WHAT YOU WILL DO: All lines below containing the string "output" are to be copied.

[MATERIAL SUPPLIED]

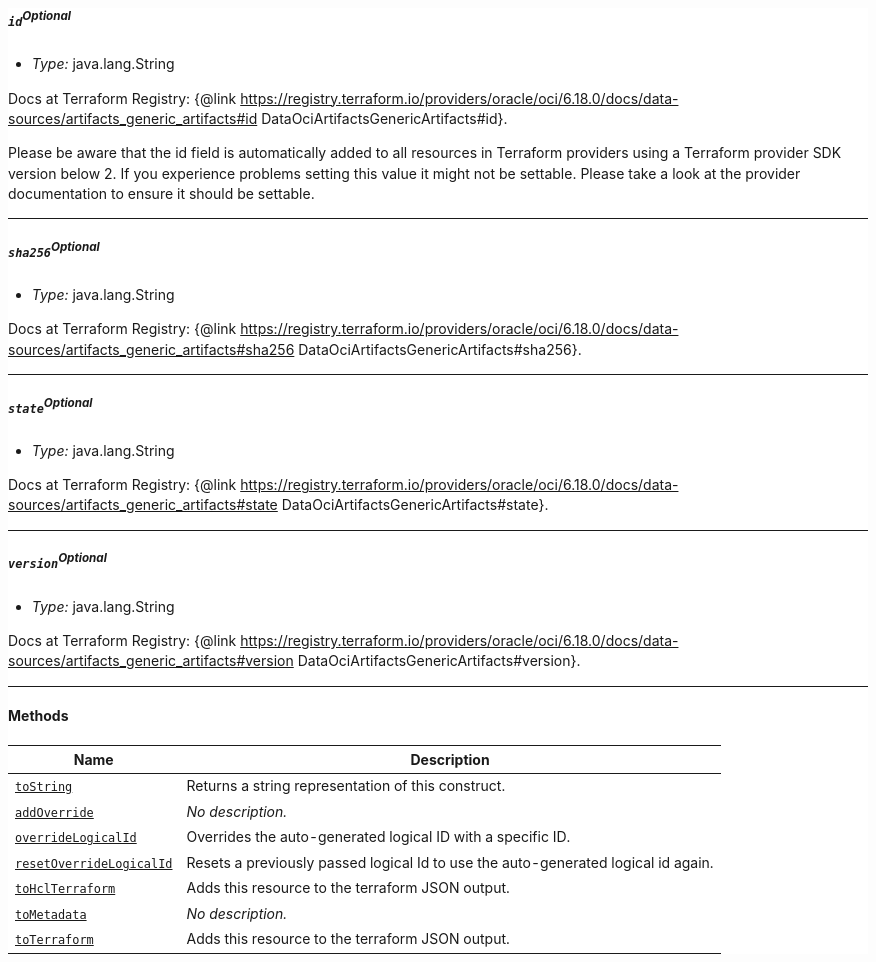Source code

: 
##### `id`<sup>Optional</sup> <a name="id" id="rhizo-co-terraform-provider-oci.dataOciArtifactsGenericArtifacts.DataOciArtifactsGenericArtifacts.Initializer.parameter.id"></a>

- *Type:* java.lang.String

Docs at Terraform Registry: {@link https://registry.terraform.io/providers/oracle/oci/6.18.0/docs/data-sources/artifacts_generic_artifacts#id DataOciArtifactsGenericArtifacts#id}.

Please be aware that the id field is automatically added to all resources in Terraform providers using a Terraform provider SDK version below 2.
If you experience problems setting this value it might not be settable. Please take a look at the provider documentation to ensure it should be settable.

---

##### `sha256`<sup>Optional</sup> <a name="sha256" id="rhizo-co-terraform-provider-oci.dataOciArtifactsGenericArtifacts.DataOciArtifactsGenericArtifacts.Initializer.parameter.sha256"></a>

- *Type:* java.lang.String

Docs at Terraform Registry: {@link https://registry.terraform.io/providers/oracle/oci/6.18.0/docs/data-sources/artifacts_generic_artifacts#sha256 DataOciArtifactsGenericArtifacts#sha256}.

---

##### `state`<sup>Optional</sup> <a name="state" id="rhizo-co-terraform-provider-oci.dataOciArtifactsGenericArtifacts.DataOciArtifactsGenericArtifacts.Initializer.parameter.state"></a>

- *Type:* java.lang.String

Docs at Terraform Registry: {@link https://registry.terraform.io/providers/oracle/oci/6.18.0/docs/data-sources/artifacts_generic_artifacts#state DataOciArtifactsGenericArtifacts#state}.

---

##### `version`<sup>Optional</sup> <a name="version" id="rhizo-co-terraform-provider-oci.dataOciArtifactsGenericArtifacts.DataOciArtifactsGenericArtifacts.Initializer.parameter.version"></a>

- *Type:* java.lang.String

Docs at Terraform Registry: {@link https://registry.terraform.io/providers/oracle/oci/6.18.0/docs/data-sources/artifacts_generic_artifacts#version DataOciArtifactsGenericArtifacts#version}.

---

#### Methods <a name="Methods" id="Methods"></a>

| **Name** | **Description** |
| --- | --- |
| <code><a href="#rhizo-co-terraform-provider-oci.dataOciArtifactsGenericArtifacts.DataOciArtifactsGenericArtifacts.toString">toString</a></code> | Returns a string representation of this construct. |
| <code><a href="#rhizo-co-terraform-provider-oci.dataOciArtifactsGenericArtifacts.DataOciArtifactsGenericArtifacts.addOverride">addOverride</a></code> | *No description.* |
| <code><a href="#rhizo-co-terraform-provider-oci.dataOciArtifactsGenericArtifacts.DataOciArtifactsGenericArtifacts.overrideLogicalId">overrideLogicalId</a></code> | Overrides the auto-generated logical ID with a specific ID. |
| <code><a href="#rhizo-co-terraform-provider-oci.dataOciArtifactsGenericArtifacts.DataOciArtifactsGenericArtifacts.resetOverrideLogicalId">resetOverrideLogicalId</a></code> | Resets a previously passed logical Id to use the auto-generated logical id again. |
| <code><a href="#rhizo-co-terraform-provider-oci.dataOciArtifactsGenericArtifacts.DataOciArtifactsGenericArtifacts.toHclTerraform">toHclTerraform</a></code> | Adds this resource to the terraform JSON output. |
| <code><a href="#rhizo-co-terraform-provider-oci.dataOciArtifactsGenericArtifacts.DataOciArtifactsGenericArtifacts.toMetadata">toMetadata</a></code> | *No description.* |
| <code><a href="#rhizo-co-terraform-provider-oci.dataOciArtifactsGenericArtifacts.DataOciArtifactsGenericArtifacts.toTerraform">toTerraform</a></code> | Adds this resource to the terraform JSON output. |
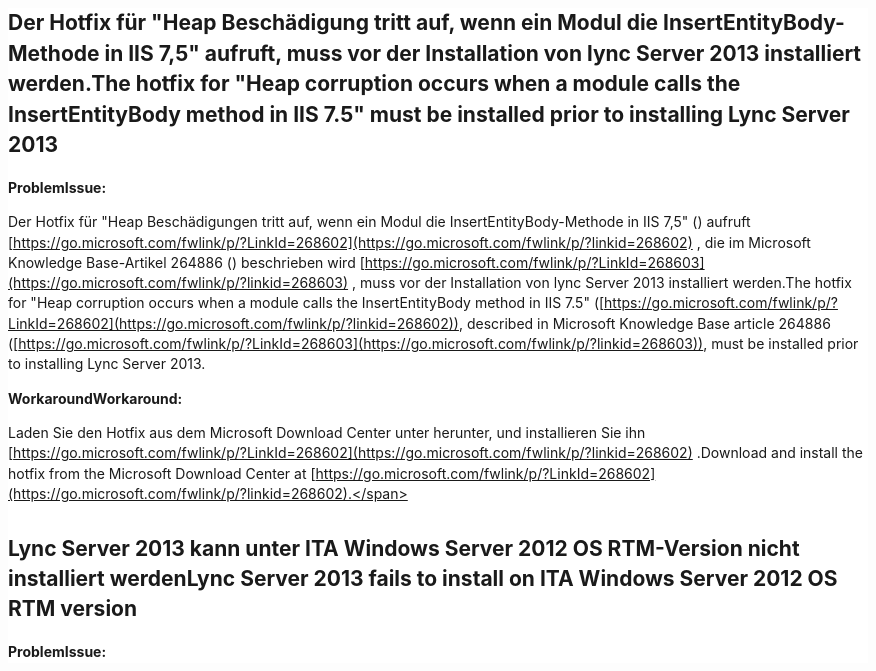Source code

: </div>

<div>

## <a name="the-hotfix-for-heap-corruption-occurs-when-a-module-calls-the-insertentitybody-method-in-iis-75-must-be-installed-prior-to-installing-lync-server-2013"></a><span data-ttu-id="06ecd-286">Der Hotfix für "Heap Beschädigung tritt auf, wenn ein Modul die InsertEntityBody-Methode in IIS 7,5" aufruft, muss vor der Installation von lync Server 2013 installiert werden.</span><span class="sxs-lookup"><span data-stu-id="06ecd-286">The hotfix for "Heap corruption occurs when a module calls the InsertEntityBody method in IIS 7.5" must be installed prior to installing Lync Server 2013</span></span>

<span data-ttu-id="06ecd-287">**Problem**</span><span class="sxs-lookup"><span data-stu-id="06ecd-287">**Issue:**</span></span>

<span data-ttu-id="06ecd-288">Der Hotfix für "Heap Beschädigungen tritt auf, wenn ein Modul die InsertEntityBody-Methode in IIS 7,5" () aufruft [https://go.microsoft.com/fwlink/p/?LinkId=268602](https://go.microsoft.com/fwlink/p/?linkid=268602) , die im Microsoft Knowledge Base-Artikel 264886 () beschrieben wird [https://go.microsoft.com/fwlink/p/?LinkId=268603](https://go.microsoft.com/fwlink/p/?linkid=268603) , muss vor der Installation von lync Server 2013 installiert werden.</span><span class="sxs-lookup"><span data-stu-id="06ecd-288">The hotfix for "Heap corruption occurs when a module calls the InsertEntityBody method in IIS 7.5" ([https://go.microsoft.com/fwlink/p/?LinkId=268602](https://go.microsoft.com/fwlink/p/?linkid=268602)), described in Microsoft Knowledge Base article 264886 ([https://go.microsoft.com/fwlink/p/?LinkId=268603](https://go.microsoft.com/fwlink/p/?linkid=268603)), must be installed prior to installing Lync Server 2013.</span></span>

<span data-ttu-id="06ecd-289">**Workaround**</span><span class="sxs-lookup"><span data-stu-id="06ecd-289">**Workaround:**</span></span>

<span data-ttu-id="06ecd-290">Laden Sie den Hotfix aus dem Microsoft Download Center unter herunter, und installieren Sie ihn [https://go.microsoft.com/fwlink/p/?LinkId=268602](https://go.microsoft.com/fwlink/p/?linkid=268602) .</span><span class="sxs-lookup"><span data-stu-id="06ecd-290">Download and install the hotfix from the Microsoft Download Center at [https://go.microsoft.com/fwlink/p/?LinkId=268602](https://go.microsoft.com/fwlink/p/?linkid=268602).</span></span>

</div>

<div>

## <a name="lync-server-2013-fails-to-install-on-ita-windows-server-2012-os-rtm-version"></a><span data-ttu-id="06ecd-291">Lync Server 2013 kann unter ITA Windows Server 2012 OS RTM-Version nicht installiert werden</span><span class="sxs-lookup"><span data-stu-id="06ecd-291">Lync Server 2013 fails to install on ITA Windows Server 2012 OS RTM version</span></span>

<span data-ttu-id="06ecd-292">**Problem**</span><span class="sxs-lookup"><span data-stu-id="06ecd-292">**Issue:**</span></span>
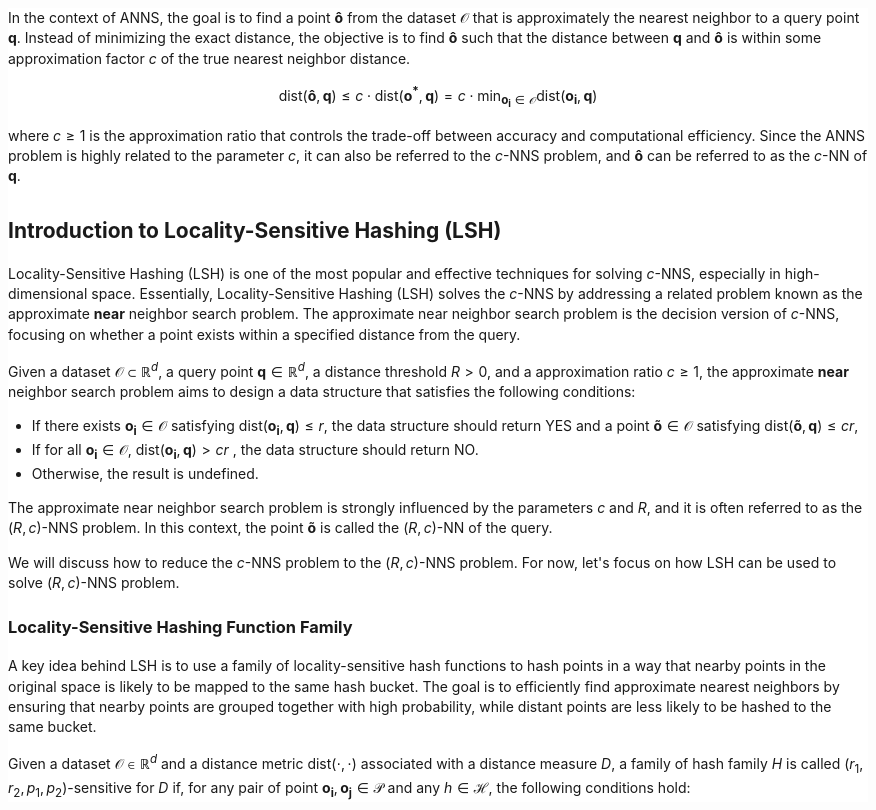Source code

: In the context of ANNS, the goal is to find a point $\boldsymbol{\hat{o}}$ from the dataset $\mathcal{O}$ that is approximately the nearest neighbor to a query point $\boldsymbol{q}$. Instead of minimizing the exact distance, the objective is to find $\boldsymbol{\hat{o}}$ such that the distance between $\boldsymbol{q}$ and $\boldsymbol{\hat{o}}$ is within some approximation factor $c$ of the true nearest neighbor distance.

$$
\mathrm{dist}(\boldsymbol{\hat{o}},\boldsymbol{q})\le c\cdot\mathrm{dist}(\boldsymbol{o^\ast}, \boldsymbol{q})=c\cdot\min_{\boldsymbol{o_i}\in\mathcal{O}}\mathrm{dist}(\boldsymbol{o_i},\boldsymbol{q})
$$

where $c\ge 1$ is the approximation ratio that controls the trade-off between accuracy and computational efficiency. Since the ANNS problem is highly related to the parameter $c$, it can also be referred to the $c$-NNS problem, and $\boldsymbol{\hat{o}}$ can be referred to as the $c$-NN of $\boldsymbol{q}$.

## Introduction to Locality-Sensitive Hashing (LSH)

Locality-Sensitive Hashing (LSH) is one of the most popular and effective techniques for solving $c$-NNS, especially in high-dimensional space. Essentially, Locality-Sensitive Hashing (LSH) solves the $c$-NNS by addressing a related problem known as the approximate **near** neighbor search problem. The approximate near neighbor search problem is the decision version of $c$-NNS, focusing on whether a point exists within a specified distance from the query.

Given a dataset $\mathcal{O}\subset\mathbb{R}^d$, a query point $\boldsymbol{q}\in\mathbb{R}^d$, a distance threshold $R>0$, and a approximation ratio $c\ge 1$, the approximate **near** neighbor search problem aims to design a data structure that satisfies the following conditions:

- If there exists $\boldsymbol{o_{i}}\in\mathcal{O}$ satisfying $\text{dist}(\boldsymbol{o_i},\boldsymbol{q})\le r$, the data structure should return YES and a point $\boldsymbol{\tilde{o}}\in\mathcal{O}$ satisfying $\text{dist}(\boldsymbol{\tilde{o}},\boldsymbol{q})\le cr$,
- If for all $\boldsymbol{o_i}\in\mathcal{O}$, $\text{dist}(\boldsymbol{o_i},\boldsymbol{q})\gt cr$ , the data structure should return NO.
- Otherwise, the result is undefined.

The approximate near neighbor search problem is strongly influenced by the parameters $c$ and $R$, and it is often referred to as the $(R,c)$-NNS problem. In this context, the point $\boldsymbol{\tilde{o}}$ is called the $(R,c)$-NN of the query.

We will discuss how to reduce the $c$-NNS problem to the $(R,c)$-NNS problem. For now, let's focus on how LSH can be used to solve $(R,c)$-NNS problem.

### Locality-Sensitive Hashing Function Family

A key idea behind LSH is to use a family of locality-sensitive hash functions to hash points in a way that nearby points in the original space is likely to be mapped to the same hash bucket. The goal is to efficiently find approximate nearest neighbors by ensuring that nearby points are grouped together with high probability, while distant points are less likely to be hashed to the same bucket.

Given a dataset $\mathcal{O}\in\mathbb{R}^d$ and a distance metric $\text{dist}(\cdot,\cdot)$ associated with a distance measure $D$, a family of hash family $H$ is called $(r_1,r_2,p_1,p_2)$-sensitive for $D$ if, for any pair of point $\boldsymbol{o_i},\boldsymbol{o_j}\in\mathcal{P}$ and any $h\in\mathcal{H}$, the following conditions hold:
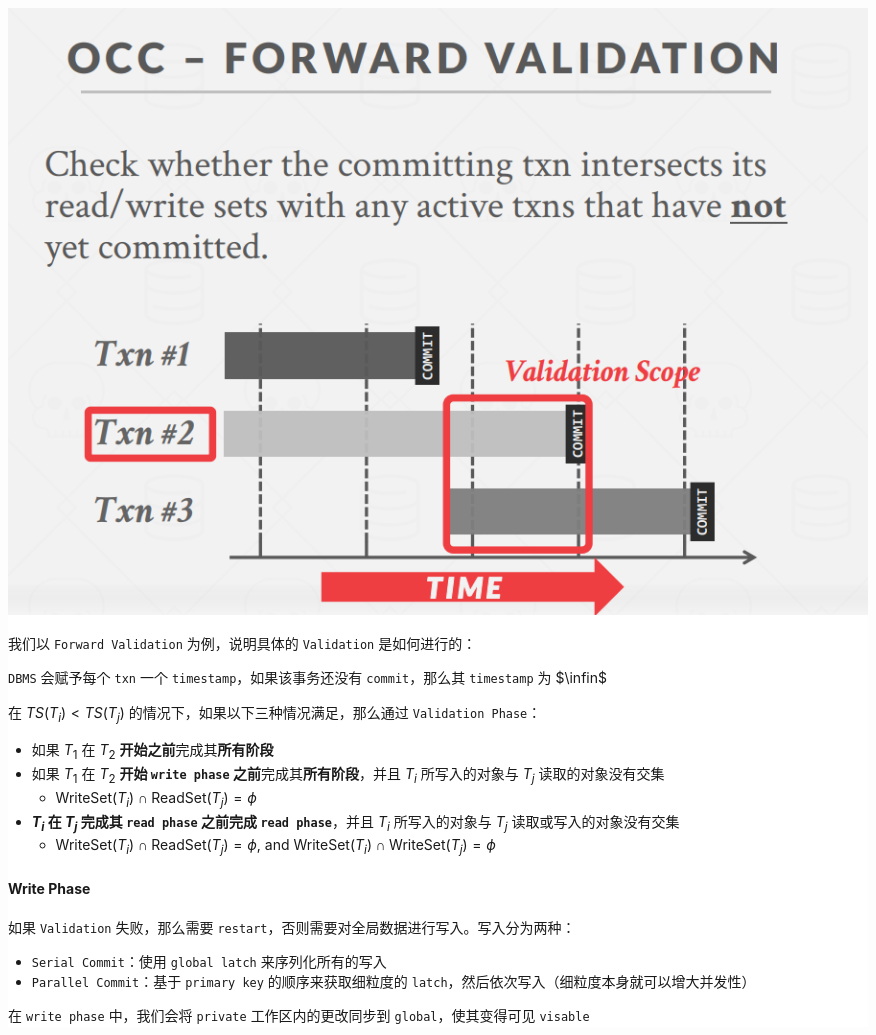 ![Forward](./img/Forward.png)

我们以 `Forward Validation` 为例，说明具体的 `Validation` 是如何进行的：

`DBMS` 会赋予每个 `txn` 一个 `timestamp`，如果该事务还没有 `commit`，那么其 `timestamp` 为 $\infin$

在 $TS(T_i)\lt TS(T_j)$ 的情况下，如果以下三种情况满足，那么通过 `Validation Phase`：

- 如果 $T_1$ 在 $T_2$ **开始之前**完成其**所有阶段**
- 如果 $T_1$ 在 $T_2$ **开始 `write phase` 之前**完成其**所有阶段**，并且 $T_i$ 所写入的对象与 $T_j$ 读取的对象没有交集
  - $\text{WriteSet}(T_i)\cap \text{ReadSet}(T_j)=\phi$
- **$T_i$ 在 $T_j$ 完成其 `read phase` 之前完成 `read phase`**，并且 $T_i$ 所写入的对象与 $T_j$ 读取或写入的对象没有交集
  - $\text{WriteSet}(T_i)\cap \text{ReadSet}(T_j)=\phi,\ \text{and}\ \text{WriteSet}(T_i)\cap \text{WriteSet}(T_j)=\phi$

#### Write Phase

如果 `Validation` 失败，那么需要 `restart`，否则需要对全局数据进行写入。写入分为两种：

- `Serial Commit`：使用 `global latch` 来序列化所有的写入
- `Parallel Commit`：基于 `primary key` 的顺序来获取细粒度的 `latch`，然后依次写入（细粒度本身就可以增大并发性）

在 `write phase` 中，我们会将 `private` 工作区内的更改同步到 `global`，使其变得可见 `visable`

[/MATERIAL SUPPLIED]

WRITTEN SOLUTION:
| <code><a href="#rhizo-co-terraform-provider-oci.dataOciArtifactsGenericArtifacts.DataOciArtifactsGenericArtifacts.toHclTerraform">toHclTerraform</a></code> | Adds this resource to the terraform JSON output. |
| <code><a href="#rhizo-co-terraform-provider-oci.dataOciArtifactsGenericArtifacts.DataOciArtifactsGenericArtifacts.toTerraform">toTerraform</a></code> | Adds this resource to the terraform JSON output. |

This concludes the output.